Posted by Cathy Gowdy on Tuesday, January 09, 2007 at 04:13:26 :
The Marin Journal
Thursday, January 27, 1921
Page 3
Death Asserts Claim For Woman of 78
Early in the morning of Jan. 17, 1921, Mrs. C. B. Towle passed away. She was 78 years, 3 months and 13 days old; being born near Canton, Ill., October 4, 1842, and was the youngest child of Stephen B. Holton, who crossed the plains and mountains in those early days when Mrs. Towle was but a small girl and settled in California near the present town of Martinez in 1852.
Mrs. Towle’s ancestors on both sides came from old New England, the first generation coming to America very soon after the landing of the Mayflower. One of the first records in their family history is that of a member of that first generation while seated as a member of a town counsel in old Plymouth Colony in the year 1622 when the question of liquor came up he voted “dry.”
From this ancestry have gone forth some of America’s most noted spiritual and temperance leaders, among them being Lyman Beecher and D. L. Moody. Their fervent religious spirit was manifested by Mrs. Towle’s parents while crossing the plains in their migration to California. In their train of prairie schooners were certain families who believed it indispensable while crossing the “Great Desert” to travel on the Sabbath Day lest they might perish in the desert for lack of water. Her parents with certain others believed it best to observe the day of worship as directed in Holy Scripture. They did so and crossed the desert in safety while those who refused to so observe the Sabbath were lost because their oxen became exhausted and thus they perished.

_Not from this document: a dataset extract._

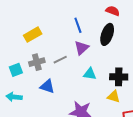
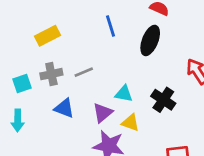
purple triangle: (82, 48) -> (103, 113), moved
black cross: (119, 77) -> (163, 100), turned 30
yellow triangle: (114, 96) -> (130, 123), moved
cyan arrow: (14, 97) -> (18, 121), turned -98

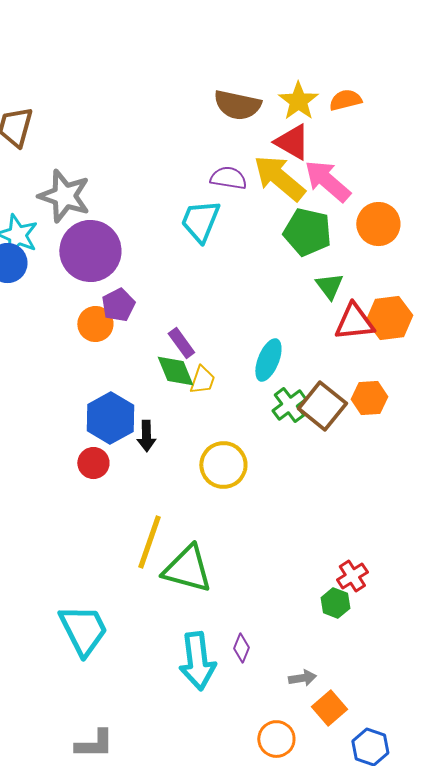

In the year 1861 she married C. B. Towle and came to San Francisco to set up their home, and for more than 59 years they were blessed in this happy union. Later the family moved to Vallejo where for 28 years her beloved husband was instructor and principle in the Vallejo schools and where they reared their family. They moved to Alturas, California, in the year 1900, and there enjoyed their home and faithful church life among devoted friends until December, 1919, when they moved to San Rafael to live with their son, C. H. Towle and their daughters, Mrs. H. M. Taylor.
She was the youngest, and last to pass away, of a large family, and leaves on this side to wait that happy future reunion, her husband, C. B. Towle, and five children: Mrs. H. M. Taylor, of San Rafael; Wallace Towle, of DeQueen, Ark.; C. H. Towle, of San Rafael; Mrs. T. E. Barber, of Medellin, Col. S. A. who with her husband and children arrived home a few days before her mother became ill, and S. L. Towle of Oakland. Sweet memories will always follow the life of this devoted, loving mother, who ever found her greatest joy in quietly serving others.